The wind picked up. Snow stung our faces. Visibility dropped to twenty feet.
And then we saw it.
A massive dark figure crossed the road ahead of us in three strides and vanished into the trees.
Eight feet tall. Maybe more. Walking upright.
We stopped dead.
We radioed it in. This time we didn’t joke.
The guy on the other end laughed. Told us to quit screwing around. Threatened to report us.
So we were alone.
We swept the trees with our lights.
That’s when the movement started. Both sides of the road. Branches snapping. Heavy footsteps crunching snow.
Then the rocks came.
Chunks of ice and stone thrown with purpose. Landing close enough to warn, not hit. A message.
We started moving faster.
The smell hit next. Wet dog. Rotting meat. Something musky and ancient. It coated the air and made my eyes water.

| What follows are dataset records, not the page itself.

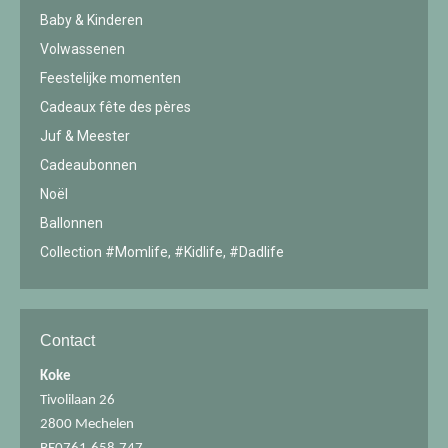
Baby & Kinderen
Volwassenen
Feestelijke momenten
Cadeaux fête des pères
Juf & Meester
Cadeaubonnen
Noël
Ballonnen
Collection #Momlife, #Kidlife, #Dadlife
Contact
Koke
Tivolilaan 26
2800 Mechelen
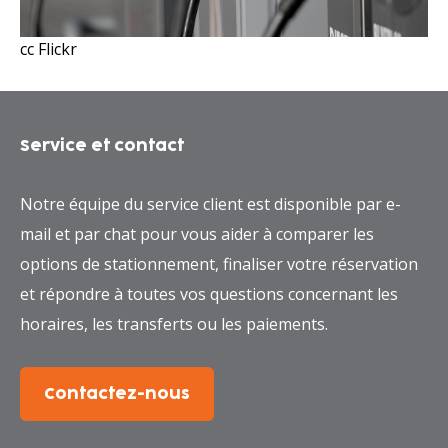
cc Flickr
Service et contact
Notre équipe du service client est disponible par e-
mail et par chat pour vous aider à comparer les
options de stationnement, finaliser votre réservation
et répondre à toutes vos questions concernant les
horaires, les transferts ou les paiements.
Contactez-nous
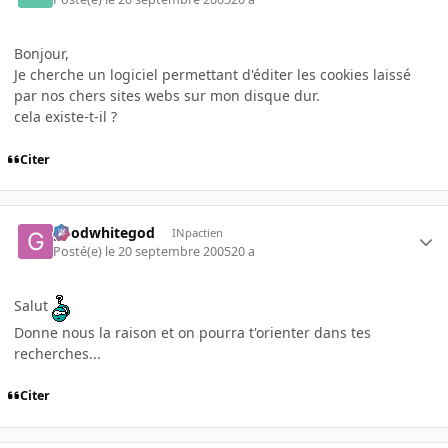
Bonjour,
Je cherche un logiciel permettant d'éditer les cookies laissé
par nos chers sites webs sur mon disque dur.
cela existe-t-il ?
Citer
goodwhitegod
INpactien
Posté(e)
le 20 septembre 2005
20 a
Salut
Donne nous la raison et on pourra t'orienter dans tes
recherches...
Citer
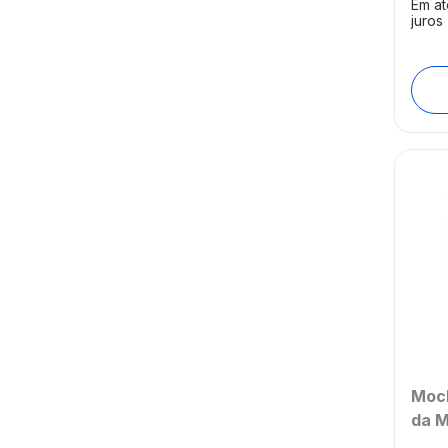
Em a
juros
Moch
da M
Cane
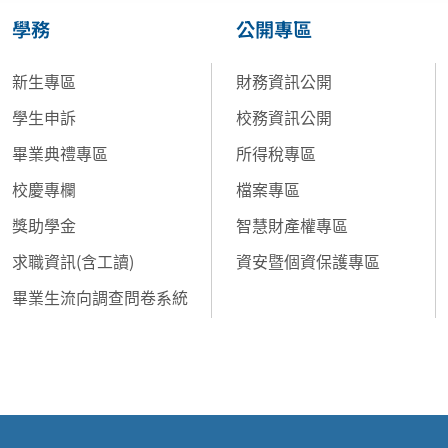
學務
公開專區
新生專區
財務資訊公開
學生申訴
校務資訊公開
畢業典禮專區
所得稅專區
校慶專欄
檔案專區
獎助學金
智慧財產權專區
求職資訊(含工讀)
資安暨個資保護專區
畢業生流向調查問卷系統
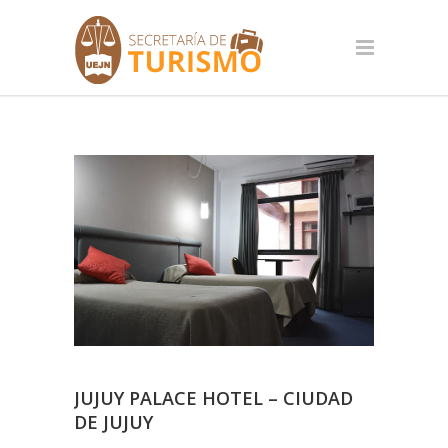
JUJUY PALACE HOTEL – CIUDAD
DE JUJUY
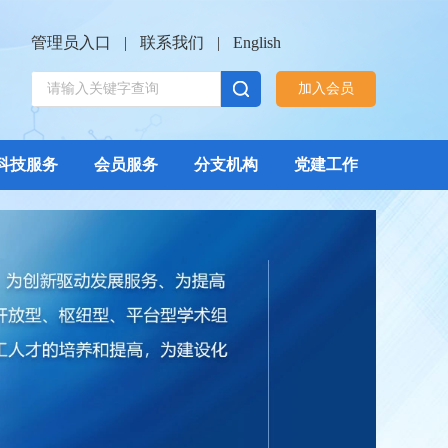
管理员入口
|
联系我们
|
English
加入会员
科技服务
会员服务
分支机构
党建工作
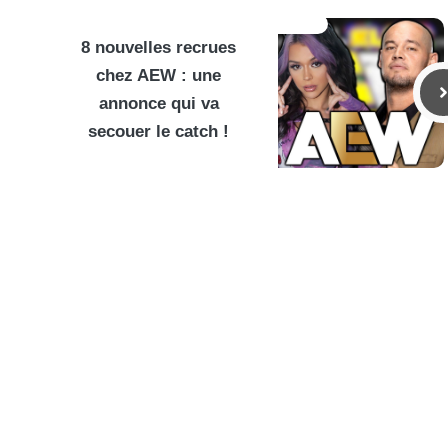
8 nouvelles recrues
chez AEW : une
annonce qui va
secouer le catch !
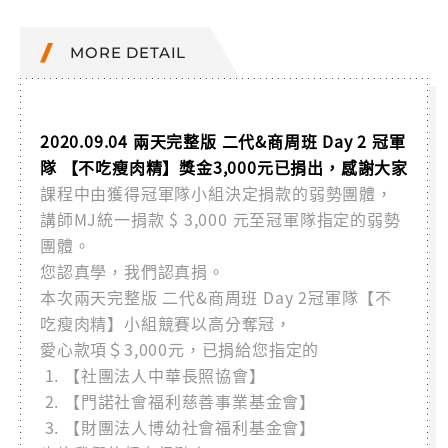
MORE DETAIL
2020.09.04 兩天完整版 二代&商周班 Day 2 冠軍
隊 【不吃瘦肉精】獎金3,000元已捐出，感謝大家
課程中由獲得冠軍隊小組決定捐款的弱勢團體，
講師MJ統一捐款 $ 3,000 元至冠軍隊指定的弱勢
團體。
您認真學，我們認真捐。
本次兩天完整版 二代&商周班 Day 2冠軍隊【不
吃瘦肉精】小組競賽以高分奪冠，
愛心款項＄3,000元，已捐給您指定的
【社團法人中華長照協會】
【門諾社會福利慈善事業基金會】
【財團法人博幼社會福利基金會】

Then a frozen log slammed into the road between us, hard enough to crater the ground.
We drew our pistols.
And then the scream came.
It wasn’t animal. It wasn’t human. It vibrated through bone and teeth and chest. Ten seconds that felt endless.
We ran.
Heavy footsteps chased us. Faster than something that size should move.
It cut us off ahead.
We finally saw it clearly.
Nine feet tall. Dark matted fur. Arms hanging below its knees. A face almost human, but wrong. Flattened. Compressed. Teeth built for tearing.
Its eyes reflected yellow-green in our lights.
They were intelligent.
It beat its chest and screamed again.
Warning shots did nothing.
I fired at its leg. Saw blood. It didn’t stop.
It charged.
My partner fell. The creature lifted him one-handed like he weighed nothing. Examined him.
I emptied half my magazine into it.
It dropped him and backhanded me like I wasn’t there. I flew ten feet and couldn’t breathe.
We fired everything we had. Thirty rounds total.
It still stood.
Bleeding. Slower. Thinking.
Then it turned and limped back into the forest.
We ran for the lights.
One last log flew past us and embedded itself upright in frozen ground.
Under the floodlights, we collapsed.
The creature stood at the edge of the darkness and watched us.
Then it left.
They found everything the next morning. Footprints. Blood. Shell casings. The deer. The logs. Broken branches.
None of it mattered.
It became a joke.
We became a joke.
And that’s what stayed with me—not the monster, but how easy it was for the truth to be buried under laughter.
I still avoid the woods.
I still carry a flashlight.
And I still think about the way it watched us go, like it chose to let us live.
That’s what haunts me.
Because animals don’t make choices like that.